Notre travail commun se poursuit depuis un certain temps et s’est renforcé grâce à un certain nombre de questions. Il est toujours important de se souvenir et de parler un peu d’histoire. L’histoire est toujours un bon moyen de nous amener au présent et de nous montrer, par exemple, que nous avons travaillé ensemble sur la Convergence des médias en 2012. Chez Convergence, il y avait déjà un accord pour suivre des logiques collaboratives. La collaboration entre les médias est un enjeu essentiel pour la communication populaire. Ce chemin a été approfondi et renforcé à ce jour. Actuellement, depuis 2015, nous sommes ensemble dans la Journée continentale pour la démocratie et contre le néolibéralisme.

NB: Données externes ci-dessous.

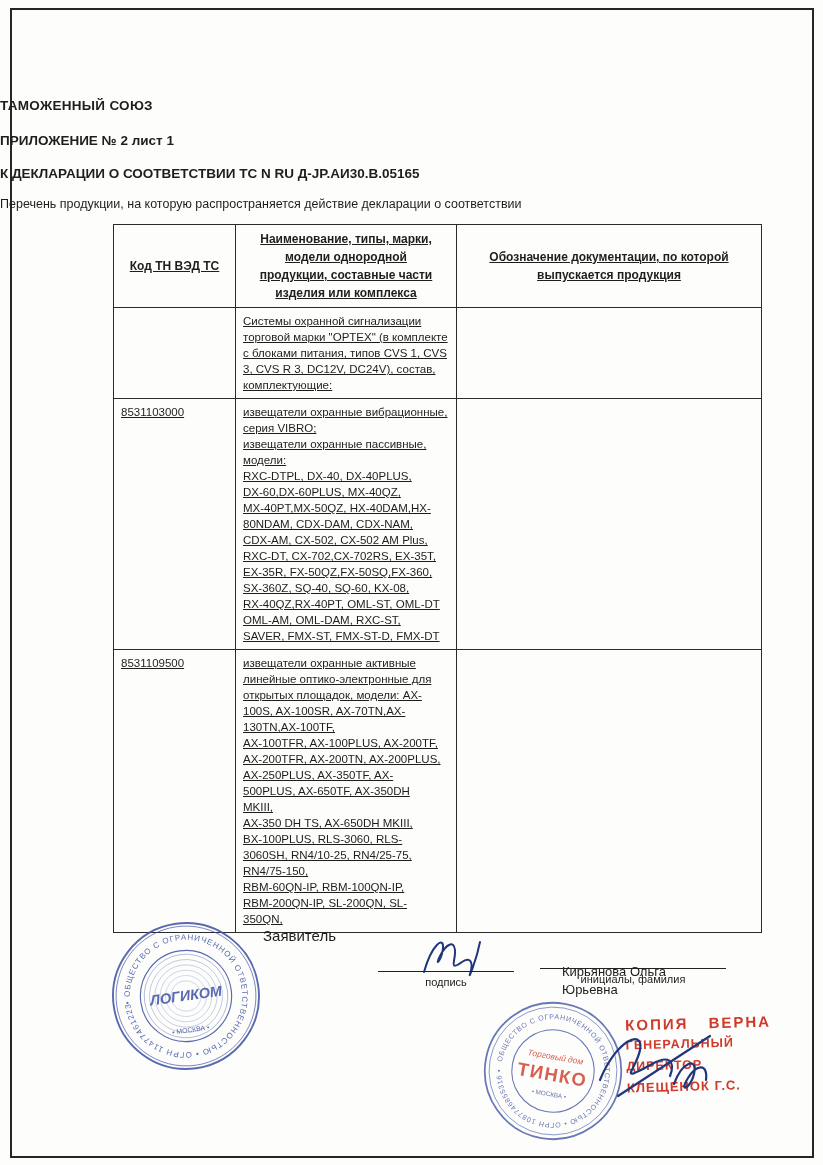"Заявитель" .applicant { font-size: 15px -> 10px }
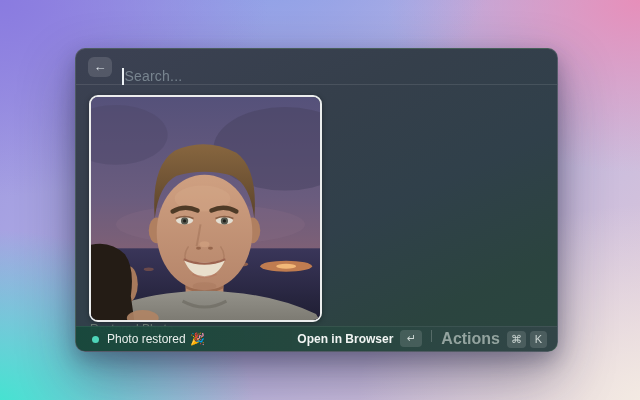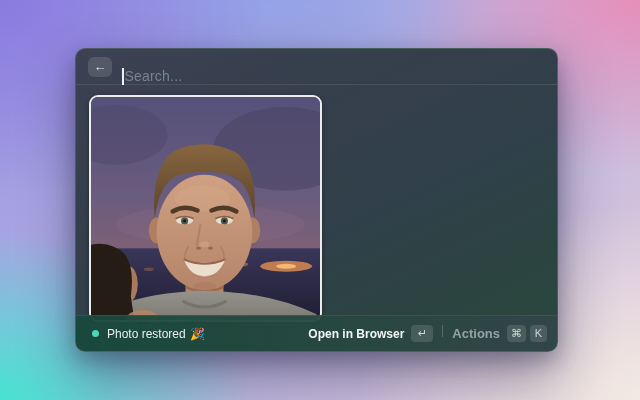"Photo restored" .statusbar { height: 36px -> 25px }
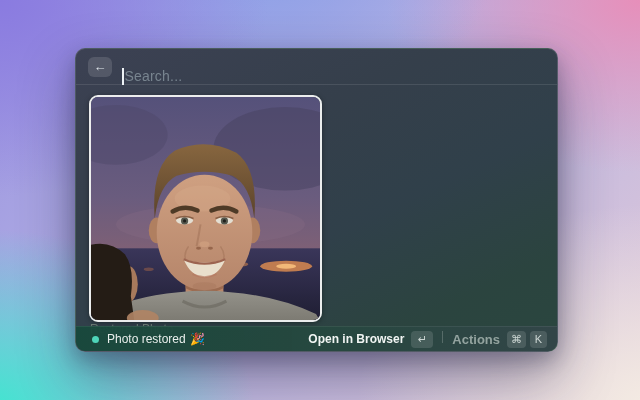"Actions" .action-secondary { font-size: 13px -> 16px }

Après cette brève présentation, que je considère importante pour pouvoir situer où nous en sommes aujourd’hui, j’apporte quelques points ou sujets que nous avons construits ensemble dans ce parcours et que nous ne pouvons pas perdre de vue. Ils doivent être présents et travaillés lors de la planification des stratégies de communication féministes et populaires. Comme nous l’avons vu, nous avons déjà accompli certaines choses, mais nous ne pouvons pas nous laisser distraire. Lorsque nous sommes distraites, nous commençons à laisser de côté plusieurs sujets qui avaient déjà avancé. Il y a toujours une réaction à ce que nous faisons, en attendant que nous soyons distraites. Je vais donc partager une liste de huit points que je considère importants pour notre travail de communicatrices :

# 1 Perspective féministe transversale

Afin de ne pas perdre de vue la stratégie politique dans la communication féministe et populaire, l’un des principaux défis est d’imprimer une perspective féministe et territoriale sur tous les sujets que nous abordons, qu’ils soient économiques, politiques, culturels, environnementaux, électoraux ou quotidiens. Il est important de souligner que c’est l’un de nos défis, même si nous avons déjà beaucoup avancé. Si nous travaillons là-dessus, en mettant nos efforts et notre attention, nous parvenons à ne pas réduire la participation des femmes, la dissidence et la diversité sexuelle à un seul champ d’action. Au contraire, nous pourrons l’étendre, en le montrant dans toutes les sphères politiques.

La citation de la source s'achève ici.